[BUG] - Possibly incorrect solutions in Editorial for 2116. Check if a Parentheses String Can Be Valid #26419
Description
LeetCode Username
davidmiheev
Problem Number, Title, and Link
https://leetcode.com/problems/check-if-a-parentheses-string-can-be-valid/editorial/
Bug Category
Editorial
Bug Description
The second solution from editorial gives us open_brackets < 0 on some testcases. Is it ok?
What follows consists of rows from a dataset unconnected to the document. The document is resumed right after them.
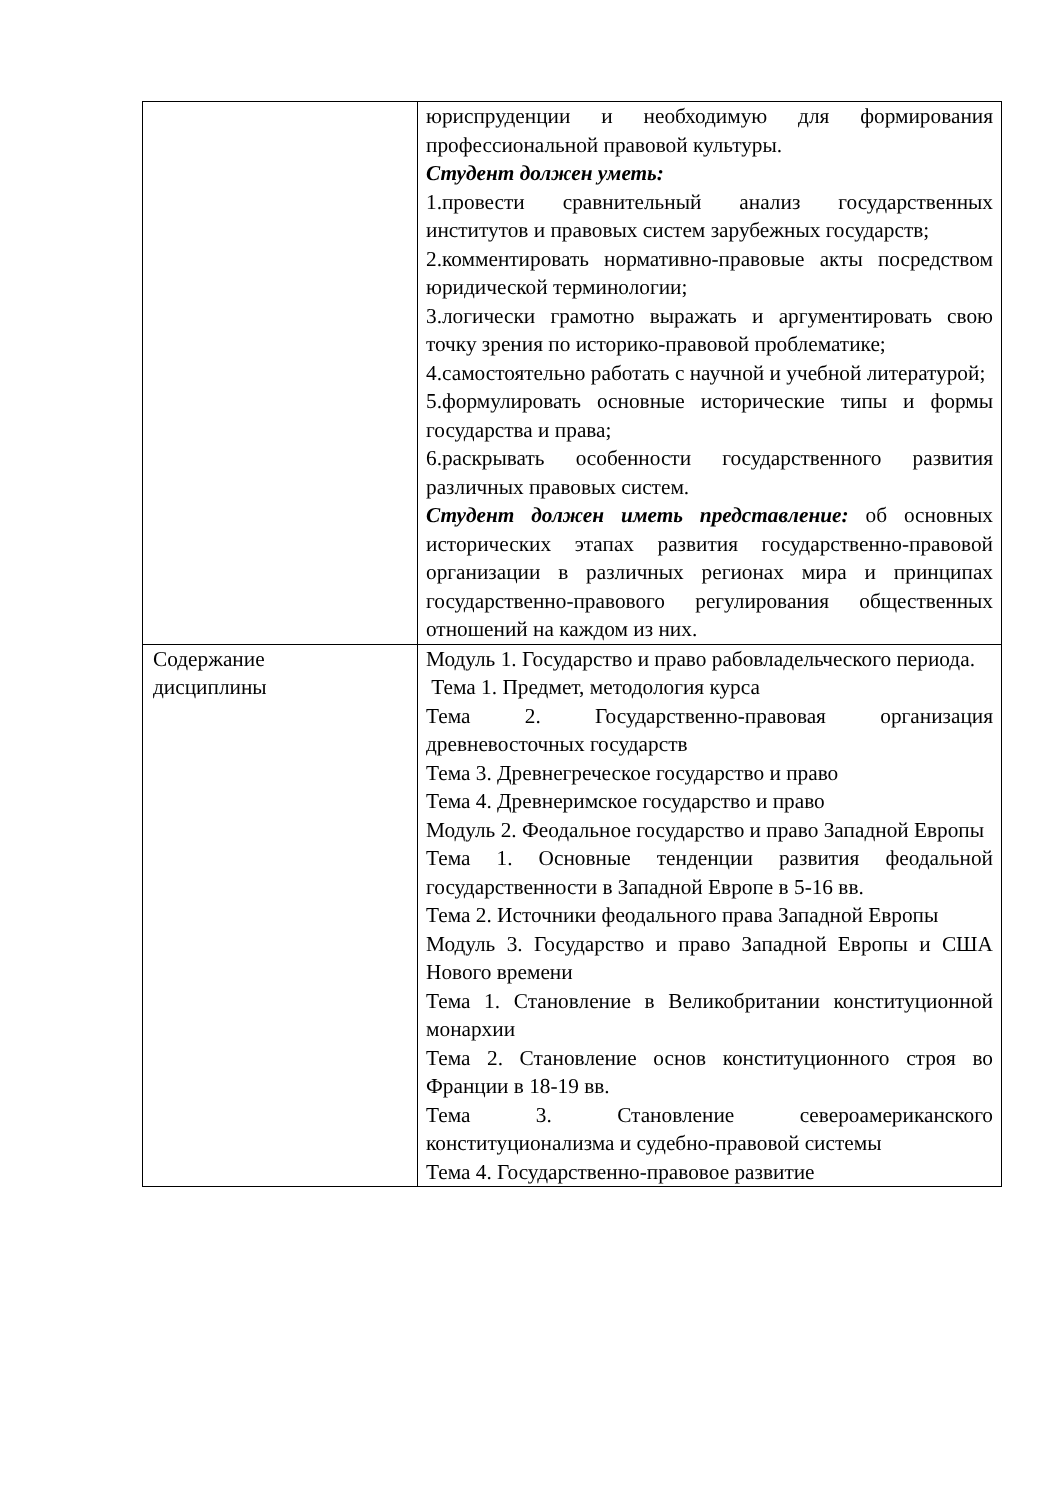| | юриспруденции и необходимую для формирования профессиональной правовой культуры. Студент должен уметь: 1.провести сравнительный анализ государственных институтов и правовых систем зарубежных государств; 2.комментировать нормативно-правовые акты посредством юридической терминологии; 3.логически грамотно выражать и аргументировать свою точку зрения по историко-правовой проблематике; 4.самостоятельно работать с научной и учебной литературой; 5.формулировать основные исторические типы и формы государства и права; 6.раскрывать особенности государственного развития различных правовых систем. Студент должен иметь представление: об основных исторических этапах развития государственно-правовой организации в различных регионах мира и принципах государственно-правового регулирования общественных отношений на каждом из них. |
| Содержание дисциплины | Модуль 1. Государство и право рабовладельческого периода. Тема 1. Предмет, методология курса Тема 2. Государственно-правовая организация древневосточных государств Тема 3. Древнегреческое государство и право Тема 4. Древнеримское государство и право Модуль 2. Феодальное государство и право Западной Европы Тема 1. Основные тенденции развития феодальной государственности в Западной Европе в 5-16 вв. Тема 2. Источники феодального права Западной Европы Модуль 3. Государство и право Западной Европы и США Нового времени Тема 1. Становление в Великобритании конституционной монархии Тема 2. Становление основ конституционного строя во Франции в 18-19 вв. Тема 3. Становление североамериканского конституционализма и судебно-правовой системы Тема 4. Государственно-правовое развитие |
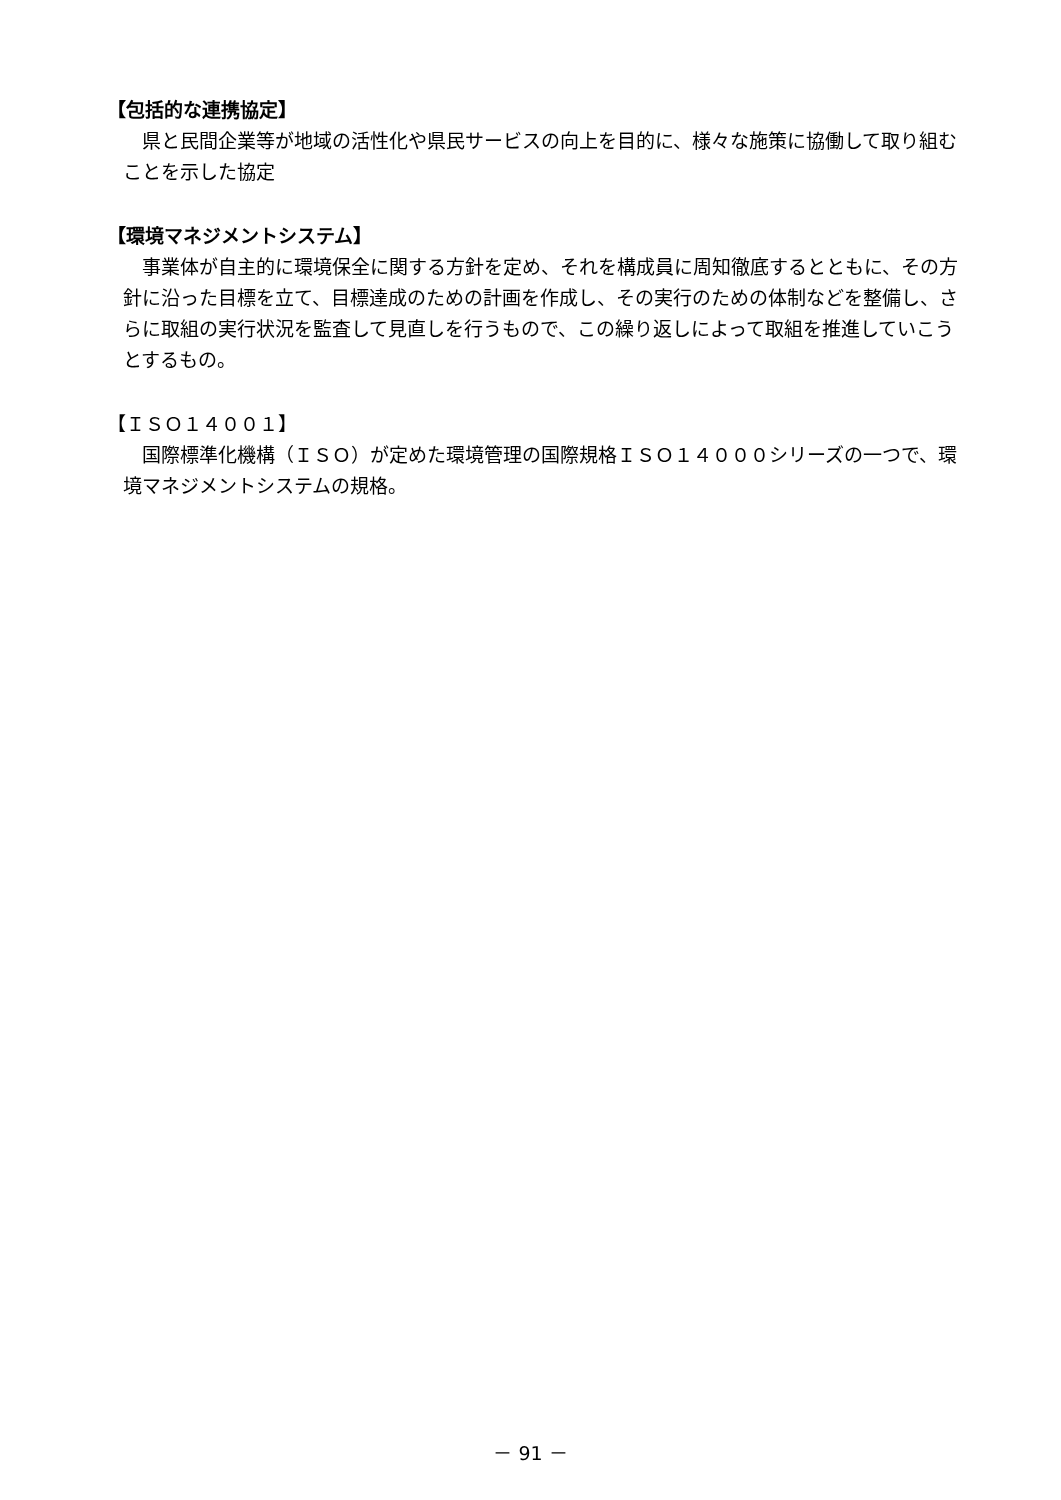【包括的な連携協定】
　県と民間企業等が地域の活性化や県民サービスの向上を目的に、様々な施策に協働して取り組むことを示した協定
【環境マネジメントシステム】
　事業体が自主的に環境保全に関する方針を定め、それを構成員に周知徹底するとともに、その方針に沿った目標を立て、目標達成のための計画を作成し、その実行のための体制などを整備し、さらに取組の実行状況を監査して見直しを行うもので、この繰り返しによって取組を推進していこうとするもの。
【ＩＳＯ１４００１】
　国際標準化機構（ＩＳＯ）が定めた環境管理の国際規格ＩＳＯ１４０００シリーズの一つで、環境マネジメントシステムの規格。
－ 91 －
For example, on this testcase:
s = "())()))()(()(((())(()()))))((((()())(())"
locked = "1011101100010001001011000000110010100101"
open_brackets = -7
Language Used for Code
Python/Python3
Code used for Submit/Run operation
class Solution:
def canBeValid(self, s: str, locked: str) -> bool:
length = len(s)
# If length of string is odd, return false.
if length % 2 == 1:
return False
open_brackets = 0
unlocked_count = 0
# Iterate through the string to handle '(' and ')'.
for i in range(length):
if locked[i] == "0":
unlocked_count += 1
elif s[i] == "(":
open_brackets += 1
elif s[i] == ")":
if open_brackets > 0:
open_brackets -= 1
elif unlocked_count > 0:
unlocked_count -= 1
else:
return False
# Match remaining open brackets with unlocked characters.
balance_count = 0
for i in range(length - 1, -1, -1):
if locked[i] == "0":
balance_count -= 1
unlocked_count -= 1
elif s[i] == "(":
balance_count += 1
open_brackets -= 1
elif s[i] == ")":
balance_count -= 1
if balance_count > 0:
return False
if unlocked_count == 0 and open_brackets == 0:
break
if open_brackets > 0:
return False
print(open_brackets)
return TrueExpected behavior
I expected to see open_brackets (as a counter of open brackets) be always non-negative
Screenshots
Additional context
No response